Ukrainian-American adoption advocate dies in invasion

ST. LOUIS (AP) — A man who split his time between the St. Louis area and Ukraine, helping arrange adoptions of children with medical needs, has died amid the fighting in the war-torn country.

The St. Louis Post-Dispatch reports that Serge Zevlever was killed when he volunteered to check on a commotion outside a Kyiv bomb shelter on Feb. 26, his daughters said. That was just two days after Russian forces launched an invasion of Ukraine.

“He was not in a scuffle, he was not on the front lines,” his eldest daughter Alisa Sander said. “He went outside to see if it was safe for everyone else."
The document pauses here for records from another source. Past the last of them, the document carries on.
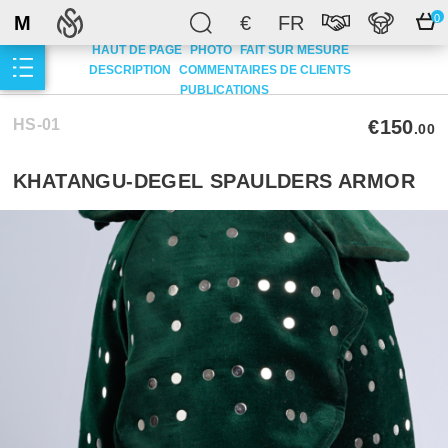
M
€
FR
0
HAUT DE PAGE
PHOTO
FAIT SUR MESURE
DESCRIPTION
COMMENTAIRES DE CLIENTS
PUBLICATIONS
HS-01
€150
.00
KHATANGU-DEGEL SPAULDERS ARMOR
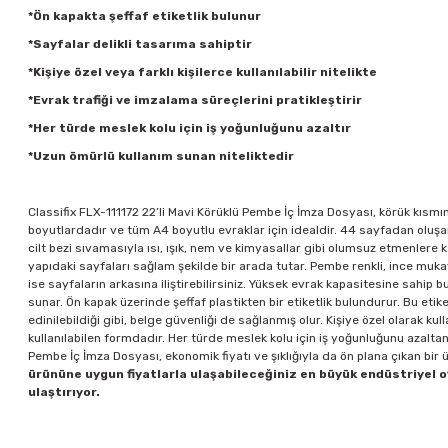
*Ön kapakta şeffaf etiketlik bulunur
*Sayfalar delikli tasarıma sahiptir
*Kişiye özel veya farklı kişilerce kullanılabilir nitelikte
*Evrak trafiği ve imzalama süreçlerini pratikleştirir
*Her türde meslek kolu için iş yoğunluğunu azaltır
*Uzun ömürlü kullanım sunan niteliktedir
Classifix FLX-111172 22’li Mavi Körüklü Pembe İç İmza Dosyası, körük kısmı
boyutlardadır ve tüm A4 boyutlu evraklar için idealdir. 44 sayfadan oluş
cilt bezi sıvamasıyla ısı, ışık, nem ve kimyasallar gibi olumsuz etmenlere 
yapıdaki sayfaları sağlam şekilde bir arada tutar. Pembe renkli, ince mukav
ise sayfaların arkasına iliştirebilirsiniz. Yüksek evrak kapasitesine sahip 
sunar. Ön kapak üzerinde şeffaf plastikten bir etiketlik bulundurur. Bu eti
edinilebildiği gibi, belge güvenliği de sağlanmış olur. Kişiye özel olarak kul
kullanılabilen formdadır. Her türde meslek kolu için iş yoğunluğunu azaltan,
Pembe İç İmza Dosyası, ekonomik fiyatı ve şıklığıyla da ön plana çıkan bir 
ürününe uygun fiyatlarla ulaşabileceğiniz en büyük endüstriyel of
ulaştırıyor.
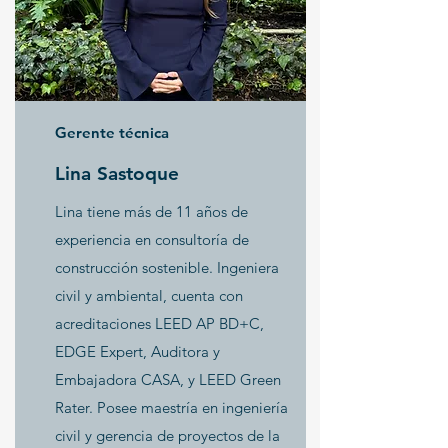
Gerente técnica
Lina Sastoque
Lina tiene más de 11 años de
experiencia en consultoría de
construcción sostenible. Ingeniera
civil y ambiental, cuenta con
acreditaciones LEED AP BD+C,
EDGE Expert, Auditora y
Embajadora CASA, y LEED Green
Rater. Posee maestría en ingeniería
civil y gerencia de proyectos de la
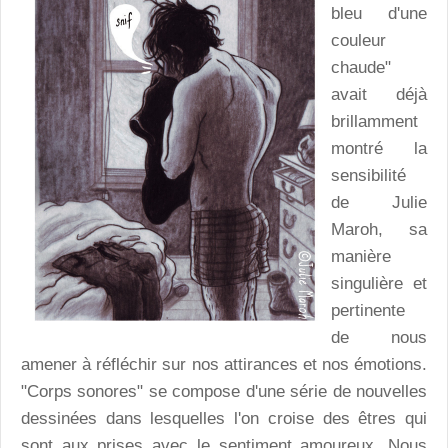
bleu d'une
couleur
chaude"
avait déjà
brillamment
montré la
sensibilité
de Julie
Maroh, sa
manière
singulière et
pertinente
de nous
amener à réfléchir sur nos attirances et nos émotions.
"Corps sonores" se compose d'une série de nouvelles
dessinées dans lesquelles l'on croise des êtres qui
sont aux prises avec le sentiment amoureux. Nous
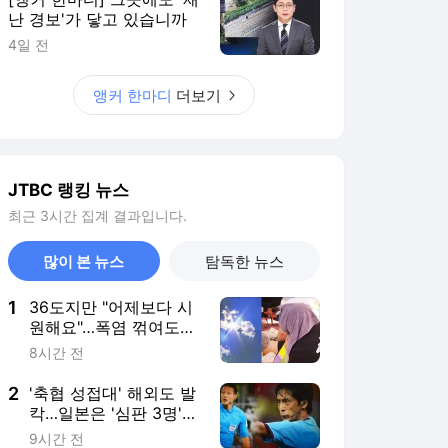
많이 본 뉴스
탐독한 뉴스
1
36도지만 "어제보다 시
원해요"…폭염 꺾여도
무더위 계속
8시간 전
2
'축협 성접대' 해외도 발
칵…일본은 '심판 3명'
실명 공개
9시간 전
3
휘청거리다 인도로 '돌
진'…버스 운전자 "브레
이크 작동 안 해"
7시간 전
4
'전쟁 청구서' 책임 돌린
트럼프…공화당 '경제 우
위' 흔들
7시간 전
5
오세훈 '용산공원 공급
후보지' 재차 반대…여야
책임 공방
8시간 전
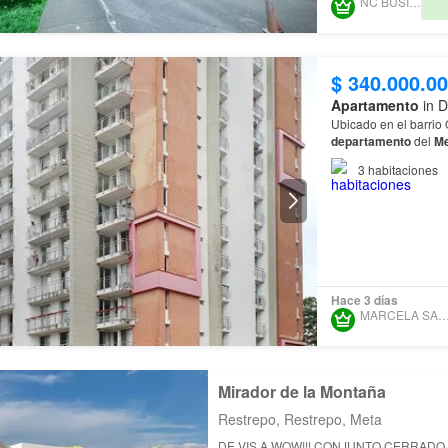
NC BUSINESS
$ 340.000.0
Apartamento
in D
Ubicado en el barrio Q
departamento
del
Me
3
habitaciones
Hace 3 días
MARCELA SANCHEZ
Mirador de la Montaña
Restrepo, Restrepo, Meta
DE VIS A WOW!!! CONJUNTO CERRADO DE 198 CASAS VIS,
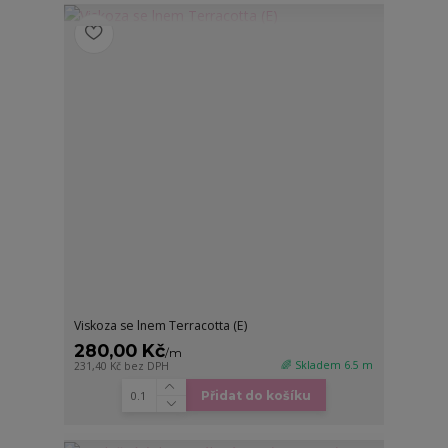
Viskoza se lnem Terracotta (E)
280,00 Kč
/
m
🌈 Skladem 6.5 m
231,40 Kč
bez DPH
Přidat do košíku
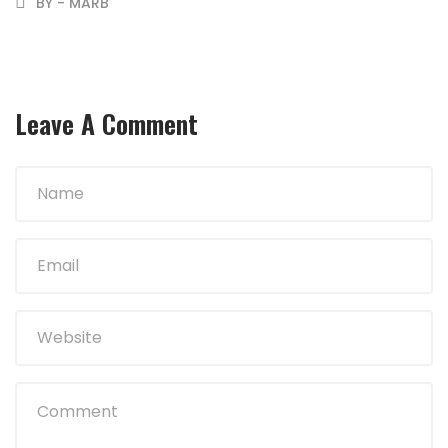
BY - MARB
Leave A Comment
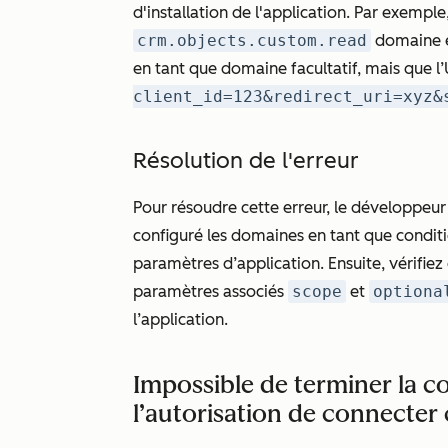
d'installation de l'application. Par exemple,
crm.objects.custom.read
domaine es
en tant que domaine facultatif, mais que l’
client_id=123&redirect_uri=xyz&
Résolution de l'erreur
Pour résoudre cette erreur, le développeur 
configuré les domaines en tant que conditi
paramètres d’application. Ensuite, vérifie
paramètres associés
scope
et
optiona
l’application.
Impossible de terminer la c
l’autorisation de connecter 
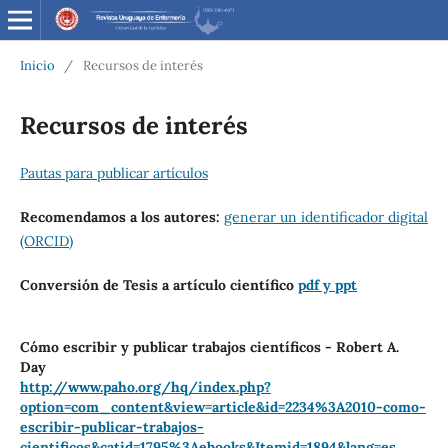
Inicio
/
Recursos de interés
Recursos de interés
Pautas para publicar artículos
Recomendamos a los autores:
generar un identificador digital
(ORCID)
Conversión de Tesis a artículo científico
pdf y ppt
Cómo escribir y publicar trabajos científicos - Robert A.
Day
http://www.paho.org/hq/index.php?
option=com_content&view=article&id=2234%3A2010-como-
escribir-publicar-trabajos-
cientificos&catid=1795%3Aebooks&Itemid=1894&lang=es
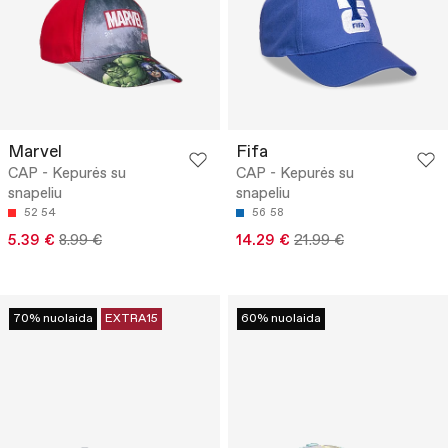
Marvel
Fifa
CAP - Kepurės su
CAP - Kepurės su
snapeliu
snapeliu
52
54
56
58
5.39 €
8.99 €
14.29 €
21.99 €
70% nuolaida
EXTRA15
60% nuolaida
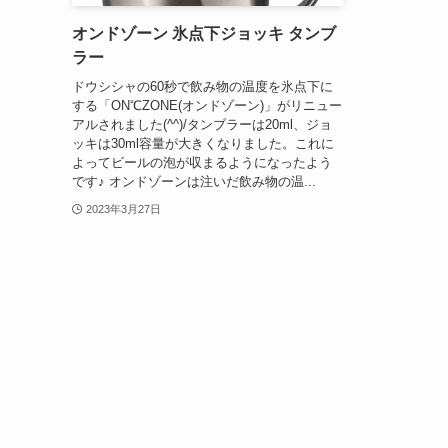
オンドゾーン 氷点下ジョッキ タンブ
ラー
ドウシシャの60秒で飲み物の温度を氷点下に
する「ON℃ZONE(オンドゾーン)」がリニュー
アルされました(^^)/タンブラーは20ml、ジョ
ッキは30ml容量が大きくなりました。これに
よってビールの泡が収まるようになったよう
です♪ オンドゾーンは注いだ飲み物の温...
2023年3月27日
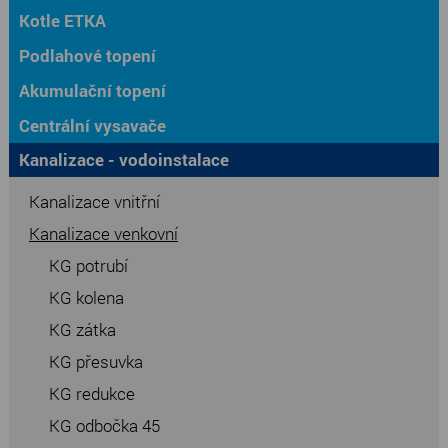
Kotle ETKA
Podlahové topení
Akumulační topení
Centrální vysavače
Kanalizace - vodoinstalace
Kanalizace vnitřní
Kanalizace venkovní
KG potrubí
KG kolena
KG zátka
KG přesuvka
KG redukce
KG odbočka 45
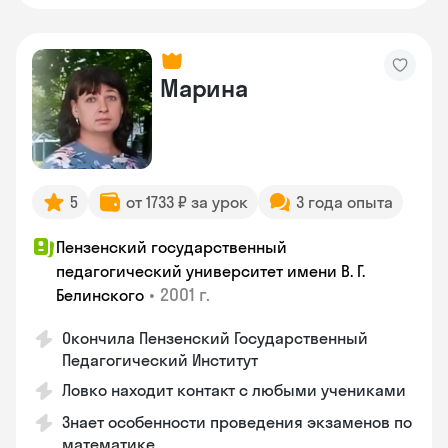
Марина
5
от 1733 ₽ за урок
3 года опыта
Пензенский государственный
педагогический университет имени В. Г.
•
2001 г.
Белинского
Окончила Пензенский Государственный
Педагогический Институт
Ловко находит контакт с любыми учениками
Знает особенности проведения экзаменов по
математике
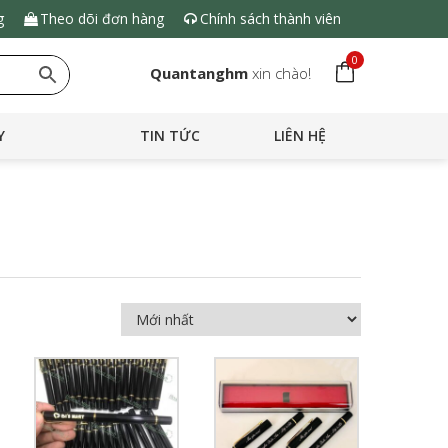
g
Theo dõi đơn hàng
Chính sách thành viên
0
Quantanghm
xin chào!
Y
TIN TỨC
LIÊN HỆ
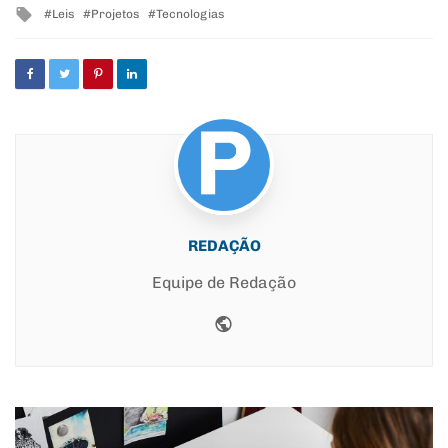
Tagged
Leis
Projetos
Tecnologias
with
REDAÇÃO
Equipe de Redação
Website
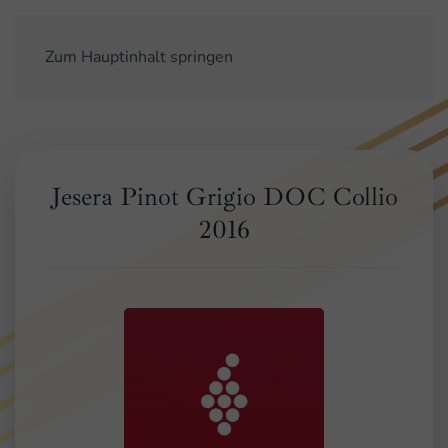
Zum Hauptinhalt springen
Jesera Pinot Grigio DOC Collio
2016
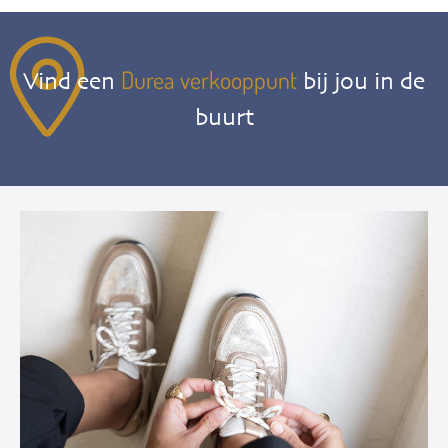
Durea verkooppunt
Vind een
bij jou in de
buurt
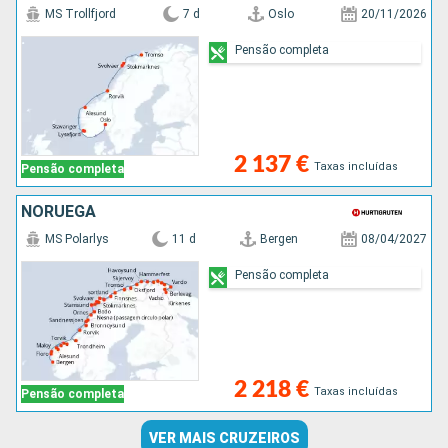
MS Trollfjord
7 d
Oslo
20/11/2026
Pensão completa
2 137 €
Taxas incluídas
Pensão completa
NORUEGA
MS Polarlys
11 d
Bergen
08/04/2027
Pensão completa
2 218 €
Taxas incluídas
Pensão completa
VER MAIS CRUZEIROS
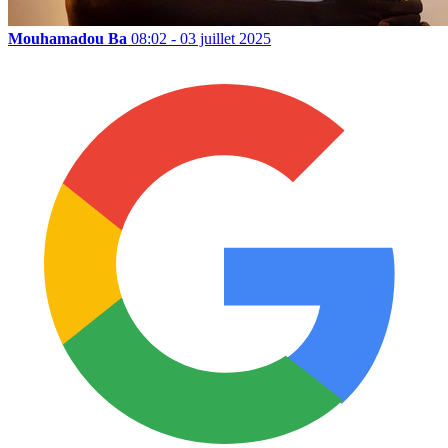
Mouhamadou Ba
08:02 - 03 juillet 2025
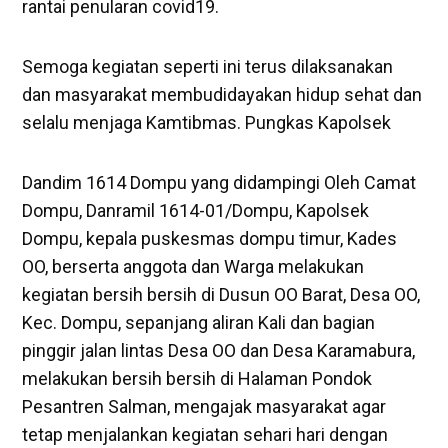
rantai penularan covid19.
Semoga kegiatan seperti ini terus dilaksanakan
dan masyarakat membudidayakan hidup sehat dan
selalu menjaga Kamtibmas. Pungkas Kapolsek
Dandim 1614 Dompu yang didampingi Oleh Camat
Dompu, Danramil 1614-01/Dompu, Kapolsek
Dompu, kepala puskesmas dompu timur, Kades
OO, berserta anggota dan Warga melakukan
kegiatan bersih bersih di Dusun OO Barat, Desa OO,
Kec. Dompu, sepanjang aliran Kali dan bagian
pinggir jalan lintas Desa OO dan Desa Karamabura,
melakukan bersih bersih di Halaman Pondok
Pesantren Salman, mengajak masyarakat agar
tetap menjalankan kegiatan sehari hari dengan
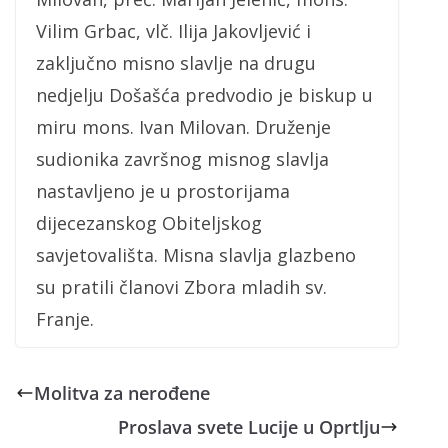
Vilim Grbac, vlč. Ilija Jakovljević i
zaključno misno slavlje na drugu
nedjelju Došašća predvodio je biskup u
miru mons. Ivan Milovan. Druženje
sudionika završnog misnog slavlja
nastavljeno je u prostorijama
dijecezanskog Obiteljskog
savjetovališta. Misna slavlja glazbeno
su pratili članovi Zbora mladih sv.
Franje.
Molitva za nerođene
Proslava svete Lucije u Oprtlju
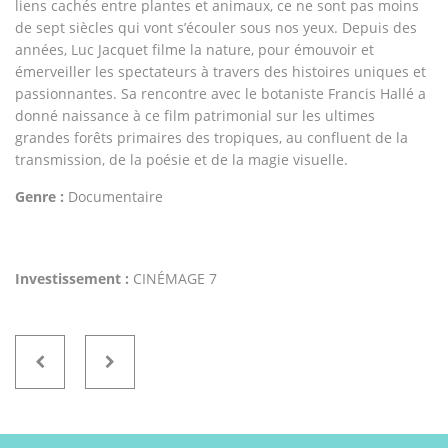
liens cachés entre plantes et animaux, ce ne sont pas moins
de sept siècles qui vont s’écouler sous nos yeux. Depuis des
années, Luc Jacquet filme la nature, pour émouvoir et
émerveiller les spectateurs à travers des histoires uniques et
passionnantes. Sa rencontre avec le botaniste Francis Hallé a
donné naissance à ce film patrimonial sur les ultimes
grandes forêts primaires des tropiques, au confluent de la
transmission, de la poésie et de la magie visuelle.
Genre :
Documentaire
Investissement :
CINÉMAGE 7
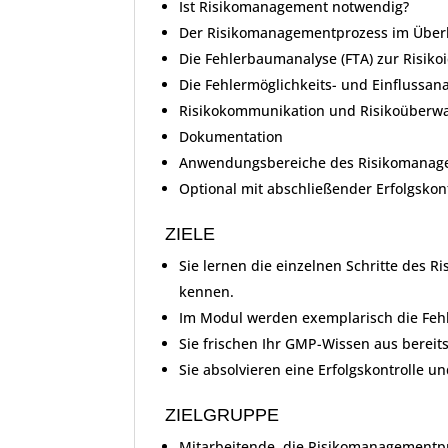
Ist Risikomanagement notwendig?
Der Risikomanagementprozess im Über
Die Fehlerbaumanalyse (FTA) zur Risikoi
Die Fehlermöglichkeits- und Einflussana
Risikokommunikation und Risikoüberw
Dokumentation
Anwendungsbereiche des Risikomanag
Optional mit abschließender Erfolgskont
ZIELE
Sie lernen die einzelnen Schritte des R
kennen.
Im Modul werden exemplarisch die Fehl
Sie frischen Ihr GMP-Wissen aus bereit
Sie absolvieren eine Erfolgskontrolle un
ZIELGRUPPE
Mitarbeitende, die Risikomanagementpr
A U.S. State Department spokesman confirmed the death of a U.S. citizen in the conflict that day, without naming Zevlever, and offered condolences to his family.

Zevlever fled Ukraine in the years before the fall of the Soviet Union in 1991 and eventually became a U.S. citizen.

“It was a wish of his mother that he get out and find a better, free life for his family,” his younger daughter Nicole Zevlever said.

Zevlever spoke to the Post-Dispatch in a 1999 interview about his job navigating a complicated patchwork of requirements from orphanages and local governments.

“My job," he said, “is to take care of the parents while they’re overseas."